Lemon Roasted Fingerling Potatoes
Wash potatoes and cut lengthwise. Toss potatoes with oil. Toss with rosemary, thyme, and lemon wedges in a roasting pan. Season with salt and pepper, then roast potatoes under the rotisserie chicken for 25 to 30 minutes, until golden brown. (If you don't own a rotisserie, see tip on page 32.) Stir occasionally to coat with chicken drippings and cook evenly. Season once more with salt and pepper before serving.
Salad
Cut off the root of the lettuce and separate
leaves. Place the leaves in a large salad bowl with blanched peas.
Beurre Blanc
Just before the chicken and potatoes are done roasting, prepare Beurre Blanc by combining wine, shallot, peppercorns, bay leaf, and the 1/2 teaspoon salt to a saucepan; place over medium heat. Simmer until sauce is syrupy and just coats the bottom of the pan. Add butter slices, a few at a time, while stirring with a whisk to thicken the sauce and give it a shine. Add salt and pepper
to taste. Dress lettuce and peas with some of the warm Beurre Blanc. Toss so the leaves wilt a little.

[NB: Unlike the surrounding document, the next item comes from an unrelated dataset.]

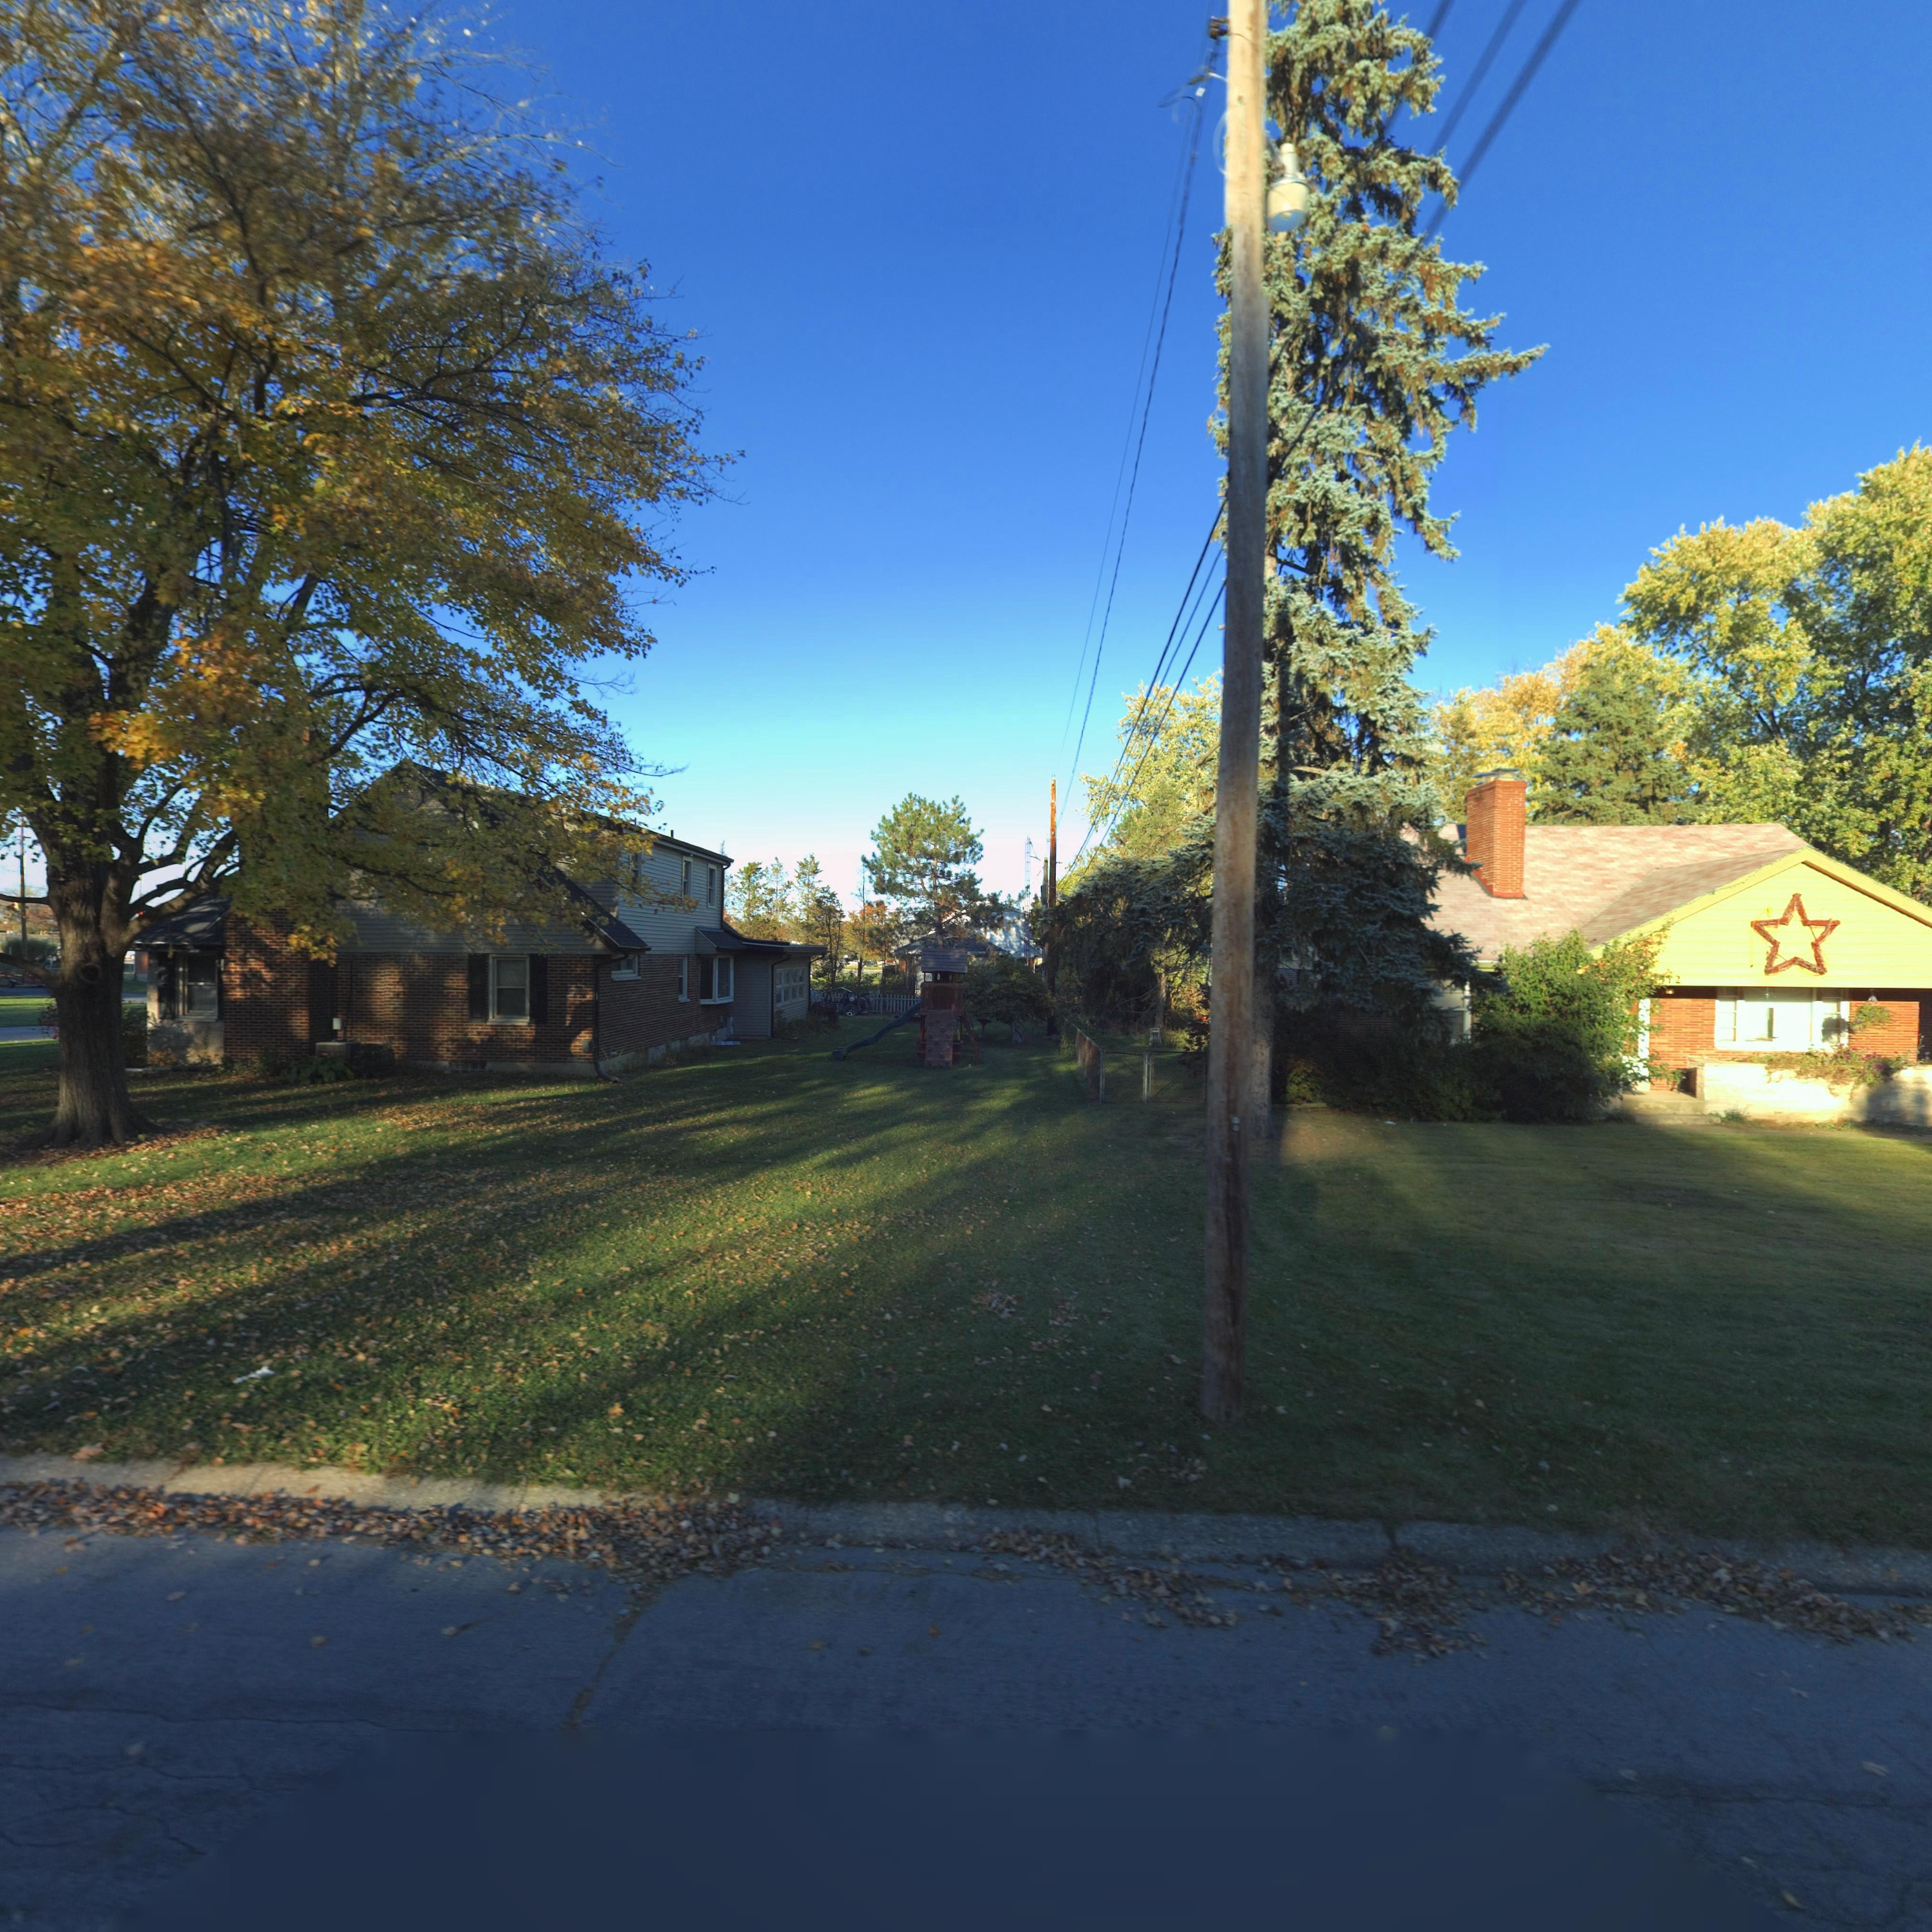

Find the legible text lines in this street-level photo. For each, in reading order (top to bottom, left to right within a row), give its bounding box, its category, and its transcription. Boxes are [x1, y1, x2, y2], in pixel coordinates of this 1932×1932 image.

[1674, 975, 1681, 985] StreetNumber: 2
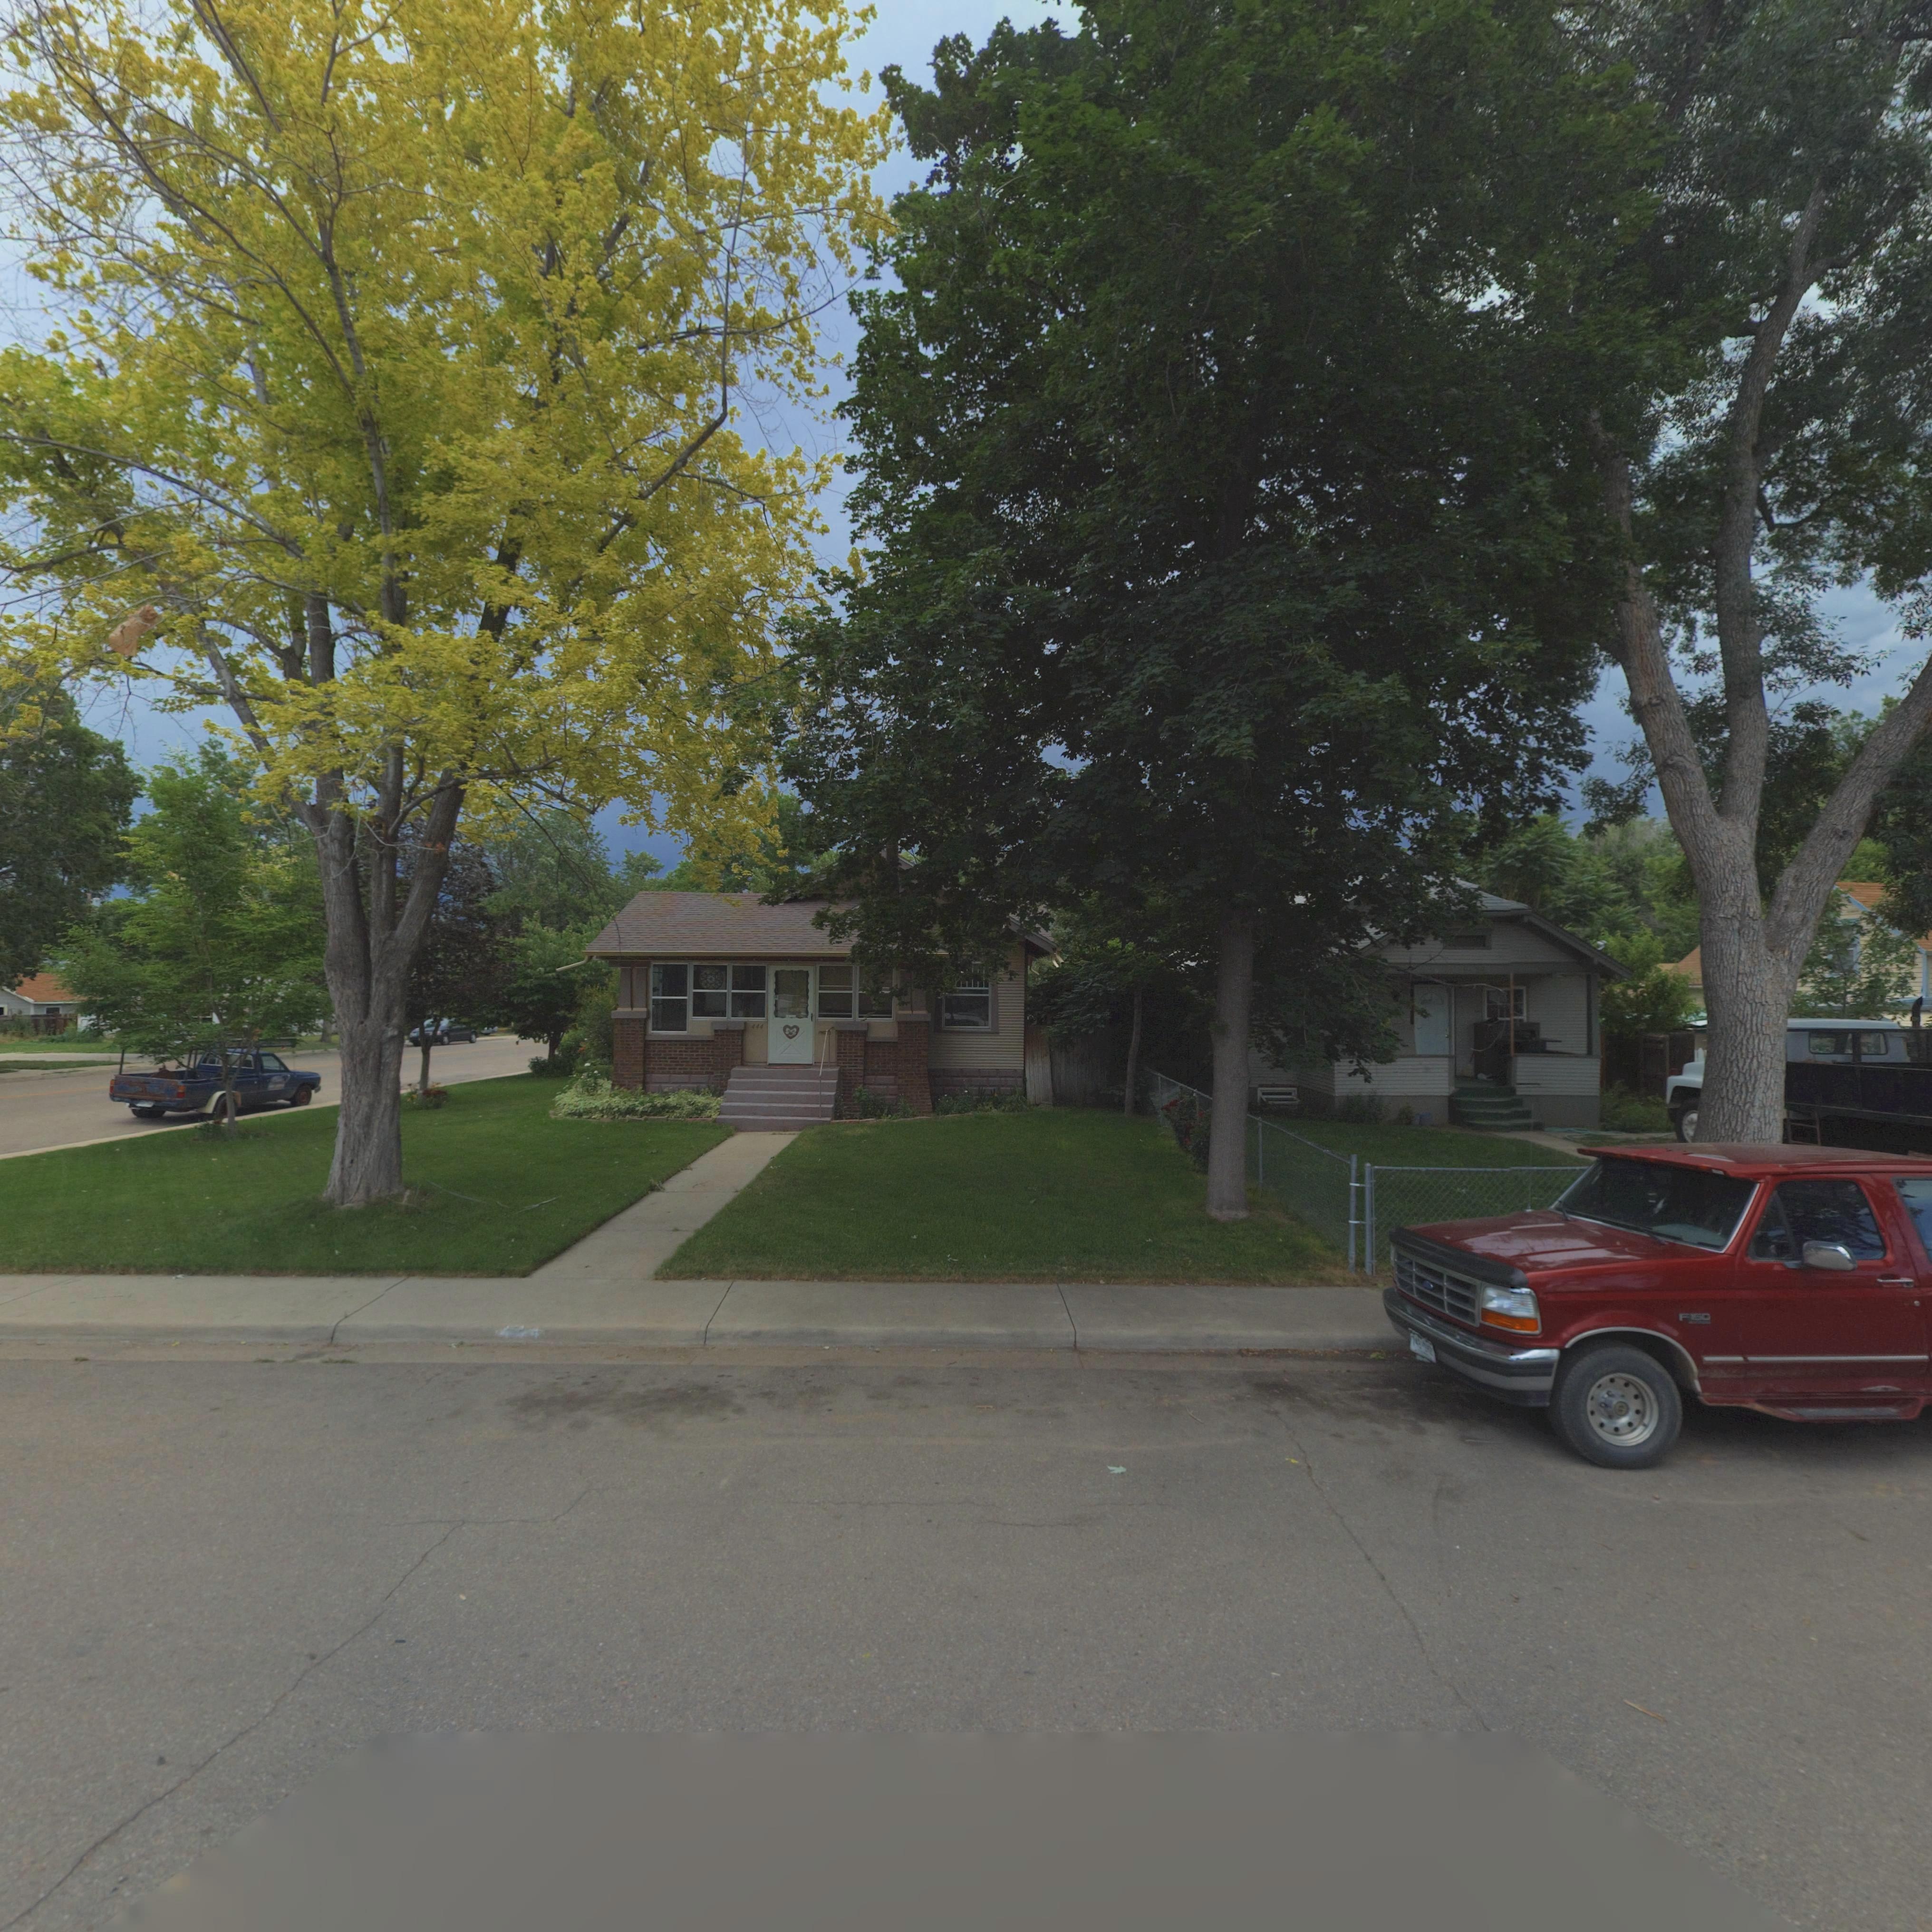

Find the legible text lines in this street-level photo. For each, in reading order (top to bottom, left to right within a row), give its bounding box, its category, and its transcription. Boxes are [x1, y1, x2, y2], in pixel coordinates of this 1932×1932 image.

[751, 1023, 764, 1029] StreetNumber: 444
[497, 1324, 541, 1339] StreetNumber: 444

To serve the complete dish, add the 10 warm chicken
pieces (see page 32) and the potatoes (see page 37) to the salad and gently toss to combine. Finish with another drizzle of Beurre Blanc.
Tips:
If you don't have a rotisserie, preheat your oven to 350 degrees F. Place the Lemon Roasted Fingerling Potatoes (see page 37) in a baking pan.
Place the chicken on top of the potatoes. Roast in preheated oven for 1 hour 30 minutes or until juices run clear (180 degrees F).
To blanch the peas, submerge them in boiling salted
water for about 2 1/2 minutes (for fresh peas). Strain them and immediately plunge them into ice water to stop the cooking process. Strain them again and set aside.